L’affaire du sous-marin de 30 mètres (il devait être descendu sur la côte en 3 morceaux ressoudés sur place !) terminée comme on vient de le voir par saisie avant sa mise à flots, les trafiquants n’en ont pas pour autant abandonné l’idée du transport sous-marin. A Buenaventura, le 6 novembre 2007, la police tombe sur un chantier naval peu ordinaire. Dans deux docks de bois, ils trouvent deux autres sous-marins de 17 mètres de long en fibre de verre, pouvant contenir jusqu’à 5 tonnes de cocaïne. Selon les autorités, les deux engins auraient eu pour commanditaires... les Farc. Le 16 juillet 208, la marine mexicaine arraisonne au large d’Oaxaca, à 320 km des côtes un autre submersible. A bord 6 tonnes de cocaïne répartis en 257 paquets. En 2006, des policiers italiens ont interrompu une opération de transfert par sous-marin entre la Colombie et l’Italie, un projet de la mafia calabraise de transfert de 10 tonnes de cocaïne. Les tonnages par sous-marin dépassent ceux déjà assez mirobolants des avions qui sillonnent le Golfe du Mexique.
Ironie du sort : pour arriver plus rapidement sur l’objectif lors d’une intervention contre des sous-marins, les Colombiens ont utilisé deux des six Mil-17 achetés au trafiquant de drogue "Tarzan"... le même engin avait été vu en construction dans l’arrière-pays au Sud dans la province de Narino quelques mois avant. Les engins de toutes sortes, dont certains réduits parfois à un simple cylindre d’acier et tirés par des cargos, semblent avoir aussi de l’autonomie, ravitaillés en pleine mer par d’autres cargos qui les rejoignent part GPS : en 2006, des policiers de Galice (en Espagne) tombent sur un sous-marin similaire, près du port de Vigo. En 2008, on en trouve sur les bords des côtes de Guinée-Bissau. Le Southcom US estime chacun à environ 2 millions de dollars. Le procédé est plus que devenu à la mode, on est quasiment au stade industriel. En 2007, treize sous-marins ont été découverts. On estime à une cinquantaine le nombre d’appareils fabriqués. Dans les six premiers mois de cette année, 42 vaisseaux ont déjà été découverts et saisis par l’US Navy. Le Golfe du Mexique, le Pacifique et même l’Atlantique sont devenus des centres de navigation pour sous-marins bourrés de drogue. A signaler aux prochains partants d’un tour du monde en solitaire : avant on craignait les billes de bois ou les containers dérivants, aujourd’hui il va falloir penser à louvoyer entre les sous-marins de trafiquants de drogue.

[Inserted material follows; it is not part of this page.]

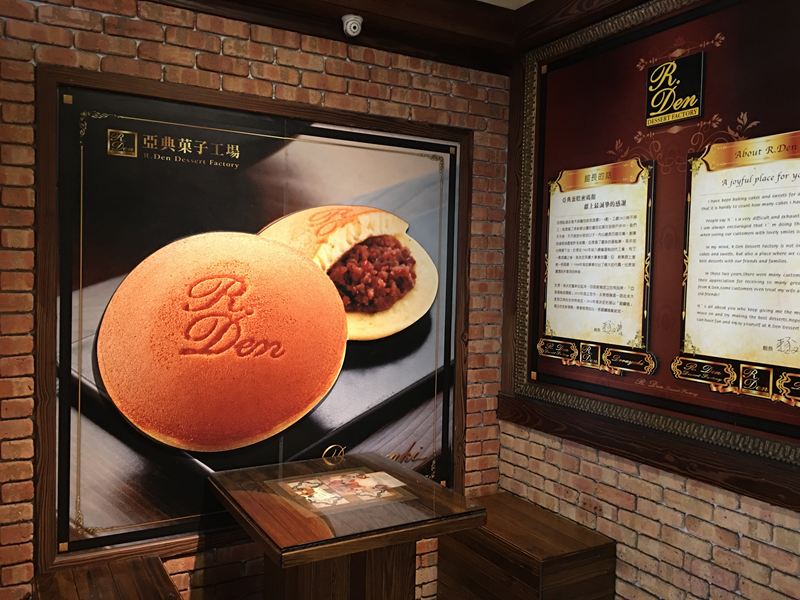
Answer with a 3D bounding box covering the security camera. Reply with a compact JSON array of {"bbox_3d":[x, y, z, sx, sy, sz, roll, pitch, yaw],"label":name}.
[{"bbox_3d":[-0.189,-1.090,2.691,0.085,0.077,0.087,1,2,-19],"label":"security camera"}]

La Colombie est donc toujours noyée dans ses histoires de drogue car la lutte choisie par son président n’est pas une lutte efficace d’éradication, mais un moyen de s’équiper en matériel militaire supplémentaire, avec l’aide des Etats-Unis qui voient en lui un des derniers bastions des politiques de droite en Amérique du Sud. Nous verrons qu’à l’origine de ce choix il y a tout autre chose, et que d’autres personnes que les trafiquants de drogue bénéficient de cette désorganisation totale du pays, où les armes sont toujours le seul moyen d’imposer une politique que n’a pas comme objectif principal le bonheur d’un peuple, mais surtout et avant tout l’enrichissement de quelques-uns.
PS : vous pourriez aussi demander ce qu’il est advenu de "Tarzan". Eh bien après être parti en... Israël, serré de près par le FBI, puis être revenu au Canada qu’il a dû fuir après avoir été accusé de trafics de prostituées... il est à nouveau reparti y couler des jours heureux. Pourquoi Israël, me direz-vous ? Ah ça... Tout petit, paraît-il, il avait rêvé d’intégrer la Marine israélienne, avait raté son concours d’officier et avait vainement tenté les Navy Seals... sans y parvenir non plus. L’attrait du pays, sans doute.